Was Robo-Advisor so mit Ihrem Geld machen würden

Wer Geld anlegen möchte oder muss, sollte das selber tun. Finde ich. Nicht unüberlegt, sondern mit Strategie, am besten angelehnt an den norwegischen Ölfonds. Doch sind Robo-Advisor eine gute Alternativ? Investieren nach dem Prinzip des Ölfonds ist preiswert und lässt basierend auf historischer Performance recht ordentliche Rendite erwarten und das bei relativ geringem Risiko. So hat der norwegische Ölfonds seit 1998 den DAX geschlagen und gleichzeitig weniger geschwankt als dieser. Ja, das Historische ist nie Garant für die Zukunft, aber bester Orientierungspunkt.
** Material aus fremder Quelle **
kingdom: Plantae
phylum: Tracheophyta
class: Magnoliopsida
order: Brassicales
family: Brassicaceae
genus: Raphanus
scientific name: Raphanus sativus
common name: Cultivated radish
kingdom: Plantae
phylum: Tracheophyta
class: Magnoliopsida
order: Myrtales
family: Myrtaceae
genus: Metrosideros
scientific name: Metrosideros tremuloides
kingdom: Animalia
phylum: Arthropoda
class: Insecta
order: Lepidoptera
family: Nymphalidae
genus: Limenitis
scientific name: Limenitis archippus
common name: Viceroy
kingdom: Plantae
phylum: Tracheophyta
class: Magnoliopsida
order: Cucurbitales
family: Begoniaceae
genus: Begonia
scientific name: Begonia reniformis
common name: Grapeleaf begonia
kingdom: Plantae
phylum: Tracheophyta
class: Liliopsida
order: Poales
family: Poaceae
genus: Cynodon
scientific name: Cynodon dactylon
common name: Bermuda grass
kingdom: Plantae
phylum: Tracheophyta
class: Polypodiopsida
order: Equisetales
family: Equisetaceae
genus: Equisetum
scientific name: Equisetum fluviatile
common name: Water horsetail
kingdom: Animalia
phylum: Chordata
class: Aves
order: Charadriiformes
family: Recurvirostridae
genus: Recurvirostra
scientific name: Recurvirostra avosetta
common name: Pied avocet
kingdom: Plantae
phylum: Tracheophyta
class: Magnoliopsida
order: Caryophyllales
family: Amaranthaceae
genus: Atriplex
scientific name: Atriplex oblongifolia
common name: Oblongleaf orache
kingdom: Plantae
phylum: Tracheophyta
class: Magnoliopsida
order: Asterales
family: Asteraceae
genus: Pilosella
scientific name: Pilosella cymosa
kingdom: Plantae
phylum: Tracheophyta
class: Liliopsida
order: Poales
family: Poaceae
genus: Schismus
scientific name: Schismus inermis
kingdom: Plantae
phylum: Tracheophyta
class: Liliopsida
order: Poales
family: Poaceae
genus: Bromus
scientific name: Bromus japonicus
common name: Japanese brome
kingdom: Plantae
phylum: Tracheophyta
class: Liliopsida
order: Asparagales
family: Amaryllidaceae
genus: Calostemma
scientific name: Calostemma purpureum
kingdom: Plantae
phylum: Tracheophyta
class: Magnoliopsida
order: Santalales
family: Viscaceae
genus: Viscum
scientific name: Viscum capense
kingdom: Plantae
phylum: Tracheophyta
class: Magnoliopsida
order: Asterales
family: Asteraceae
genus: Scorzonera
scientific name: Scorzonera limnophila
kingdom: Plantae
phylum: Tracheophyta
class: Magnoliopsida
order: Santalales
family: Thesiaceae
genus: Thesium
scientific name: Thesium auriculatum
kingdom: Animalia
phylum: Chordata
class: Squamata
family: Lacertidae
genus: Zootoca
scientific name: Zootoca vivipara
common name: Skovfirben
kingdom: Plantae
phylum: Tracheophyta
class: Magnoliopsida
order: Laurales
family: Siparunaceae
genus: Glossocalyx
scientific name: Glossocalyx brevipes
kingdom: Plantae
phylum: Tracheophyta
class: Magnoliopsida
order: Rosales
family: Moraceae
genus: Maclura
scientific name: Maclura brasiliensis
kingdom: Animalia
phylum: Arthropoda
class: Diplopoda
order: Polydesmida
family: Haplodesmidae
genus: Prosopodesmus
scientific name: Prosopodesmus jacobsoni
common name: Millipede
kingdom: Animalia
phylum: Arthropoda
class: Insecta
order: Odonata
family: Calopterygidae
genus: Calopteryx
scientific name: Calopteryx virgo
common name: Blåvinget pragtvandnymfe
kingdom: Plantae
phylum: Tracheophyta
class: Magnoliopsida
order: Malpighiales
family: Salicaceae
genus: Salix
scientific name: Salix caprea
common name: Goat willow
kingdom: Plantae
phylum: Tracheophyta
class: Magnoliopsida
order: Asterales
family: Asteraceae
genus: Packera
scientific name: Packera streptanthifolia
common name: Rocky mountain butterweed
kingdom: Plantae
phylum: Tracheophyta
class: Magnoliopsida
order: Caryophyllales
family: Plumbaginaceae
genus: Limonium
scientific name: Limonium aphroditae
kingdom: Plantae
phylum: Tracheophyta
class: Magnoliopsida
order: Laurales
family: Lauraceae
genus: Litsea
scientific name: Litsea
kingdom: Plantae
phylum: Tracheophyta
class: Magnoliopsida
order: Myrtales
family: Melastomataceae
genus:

Jetzt aber zu dem Anlagevehikel, das in letzter Zeit sehr in Mode gekommen ist. Robo-Advisor, Finanzfirmen also, die die Auswahl von Papieren dem Computer überlassen. Wie beim Ölfonds wird auch hier versucht, den optimalen Mix, der sich unter anderem aus Anlagezeitraum und Risikobereitschaft ergibt, zu finden. Robo-Advisor kosten im Schnitt insgesamt jährlich um die 1 %. Damit sind Gebühren für das dahinterstehende Unternehmen ebenso wie für die eingesetzten Produkte abgegolten.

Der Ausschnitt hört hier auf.